Question

Hi I am trying to figure out how to make sure that a supplied DLL is the correct one. Reason is that our distributed solution is build of many small DLL's each containing certain portions of application and sometimes we roll out a new version of some of these.

Its not a "update problem", but merly - how do we check if:

  1. its the correct binary/assemble

  2. the customer/client had tampered with the file and perhaps replaced it with one of the same name with similar functions to return bad values?

Multiple reasons

This could be used for copyprotection/licens test or other important validation issues, so I'm trying to figure out if MD5 checksum + some sort of assemble info is enough? (if so, how to gain access to assembly details or similar?)

Ofcause nothing is failsafe, when you CAN decompile .NET DLL's, but exactly therefore we want to make sure that someone doesnt just decompile our functionlist and then writes there own replacement DLL of our "oooh so important" DLL's.

Our reason is the amount of trouble debugging/supporting needed, when we get customers who have destoryed these by error or purpose (we dont care about the reason, we just try to prevent most of the possible errors).

Was it helpful?

Solution

I see two options:

  1. Digital signing. You need to buy a digital certificate, but once you make it work you can feel very confident about the origin of the file. If also has the advantage that your programs won't be marked as being from "an unknown publisher" in Windows Vista and higher.
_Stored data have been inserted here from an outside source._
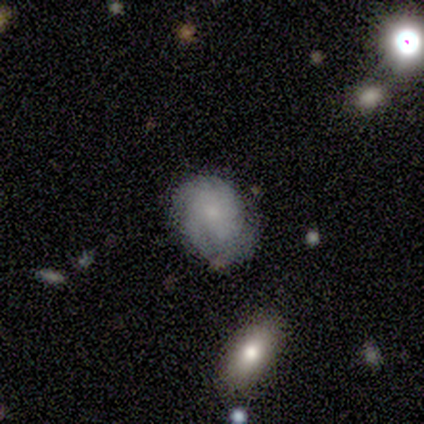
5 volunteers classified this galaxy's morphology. Smooth or featured?
  - smooth: 40% * (tied)
  - featured or disk: 40% * (tied)
  - star or artifact: 20%
How rounded?
  - round: 100% *
  - in between: 0%
  - cigar-shaped: 0%
Merging?
  - none: 50% * (tied)
  - minor disturbance: 50% * (tied)
  - major disturbance: 0%
  - merger: 0%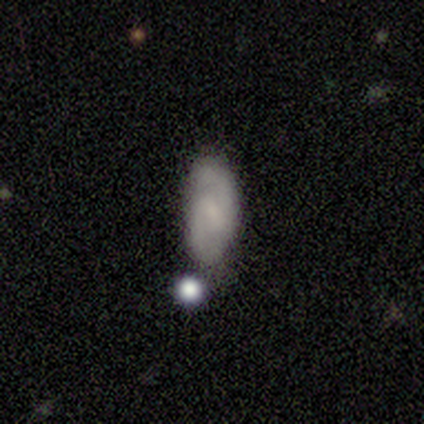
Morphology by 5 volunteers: smooth_or_featured: featured or disk (p=1.00)
disk_edge_on: no (p=1.00)
bar: no (p=0.60) [alt: weak p=0.40]
has_spiral_arms: yes (p=0.80) [alt: no p=0.20]
spiral_winding: tight (p=0.75) [alt: medium p=0.25]
spiral_arm_count: 2 (p=0.75) [alt: can't tell p=0.25]
bulge_size: small (p=0.60) [alt: none p=0.40]
merging: none (p=0.80) [alt: major disturbance p=0.20]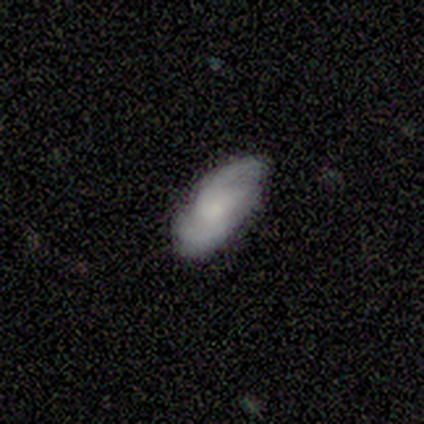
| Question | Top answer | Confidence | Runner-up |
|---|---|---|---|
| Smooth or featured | smooth | 60% | featured or disk (20%) |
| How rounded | in between | 100% | — |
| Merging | none | 50% | tied: minor disturbance (50%) |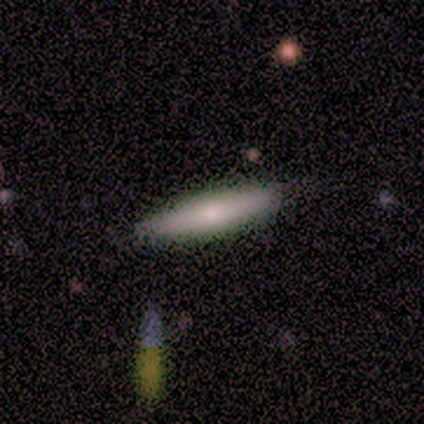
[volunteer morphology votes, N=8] Smooth or featured?
  - smooth: 100% *
  - featured or disk: 0%
  - star or artifact: 0%
How rounded?
  - cigar-shaped: 88% *
  - in between: 12%
  - round: 0%
Merging?
  - none: 100% *
  - minor disturbance: 0%
  - major disturbance: 0%
  - merger: 0%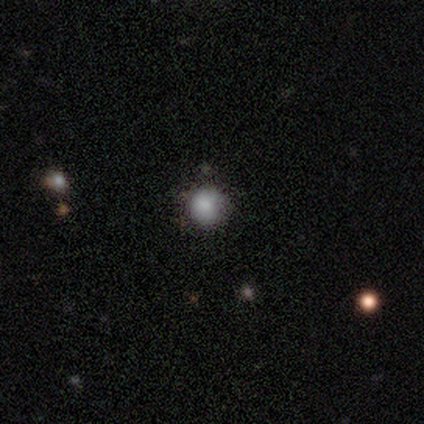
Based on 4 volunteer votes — Smooth or featured?
  - smooth: 100% *
  - featured or disk: 0%
  - star or artifact: 0%
How rounded?
  - round: 75% *
  - in between: 25%
  - cigar-shaped: 0%
Merging?
  - none: 75% *
  - merger: 25%
  - minor disturbance: 0%
  - major disturbance: 0%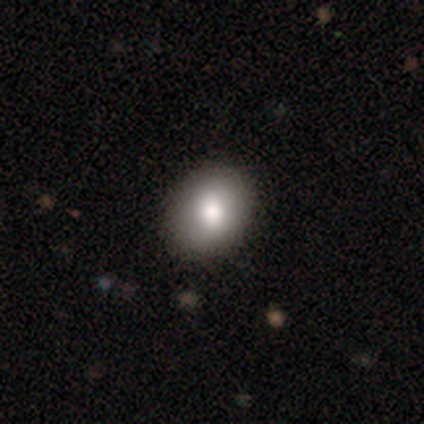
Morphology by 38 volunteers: smooth 76%, featured or disk 16%, star or artifact 8%. Down the decision tree: how rounded — in between (69%); merging — none (83%).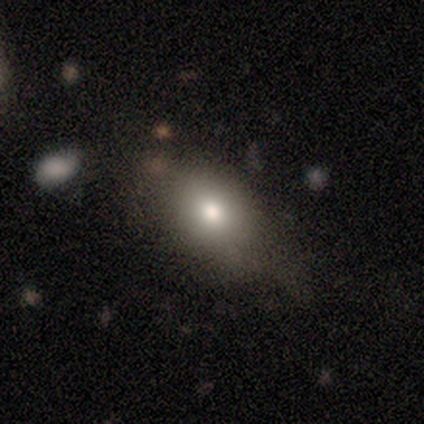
Smooth or featured?
  - smooth: 50% * (tied)
  - featured or disk: 50% * (tied)
  - star or artifact: 0%
How rounded?
  - round: 50% * (tied)
  - in between: 50% * (tied)
  - cigar-shaped: 0%
Merging?
  - none: 75% *
  - minor disturbance: 25%
  - major disturbance: 0%
  - merger: 0%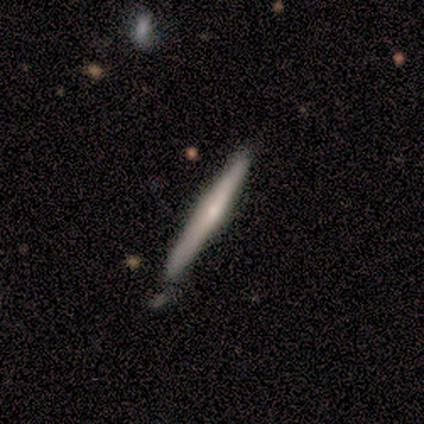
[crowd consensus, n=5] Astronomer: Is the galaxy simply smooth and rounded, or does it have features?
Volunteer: smooth — 60% (runner-up: featured or disk, 40%).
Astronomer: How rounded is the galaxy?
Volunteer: cigar-shaped — 100%.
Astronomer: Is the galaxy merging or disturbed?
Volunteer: none — 100%.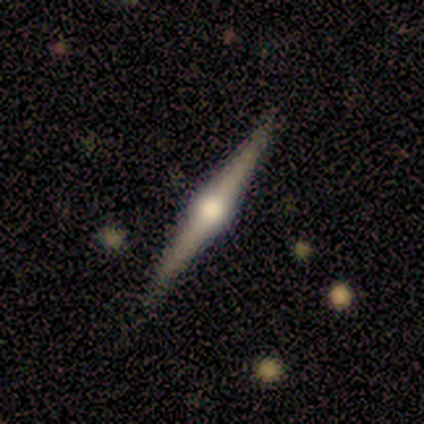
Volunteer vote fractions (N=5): Q: Smooth or featured?
A: featured or disk (100%)
Q: Edge-on disk?
A: yes (100%)
Q: Edge-on bulge?
A: rounded (80%); runner-up: boxy (20%)
Q: Merging?
A: none (100%)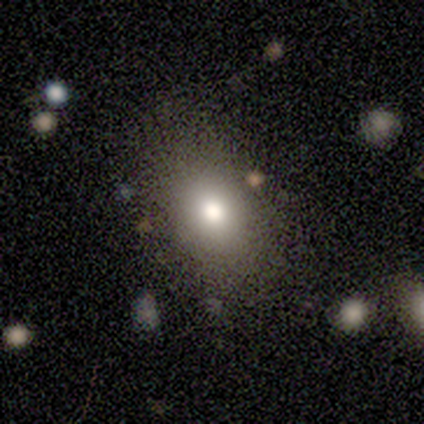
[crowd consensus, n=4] smooth_or_featured: smooth (p=0.75) [alt: featured or disk p=0.25]
how_rounded: in between (p=0.67) [alt: round p=0.33]
merging: none (p=1.00)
  2. Hashing. You could use a MD5 (or better a SHA-1) hash. Very easy to implement but is possible workaround the protection (although it's not trivial doing that).

OTHER TIPS

In Visual Studio, you can point a reference to a "specific version" of a library. You just change the default 'False' to 'True' in the reference's properties. This would handle the looking up of assembly info for you. It's trivial to override that using a binding redirect, but this would prevent the program trying to run in situations where the wrong version is installed accidentally.

I do recommend digital signing to get the best protection against deliberate tampering, as @Alberto Martinez mentioned.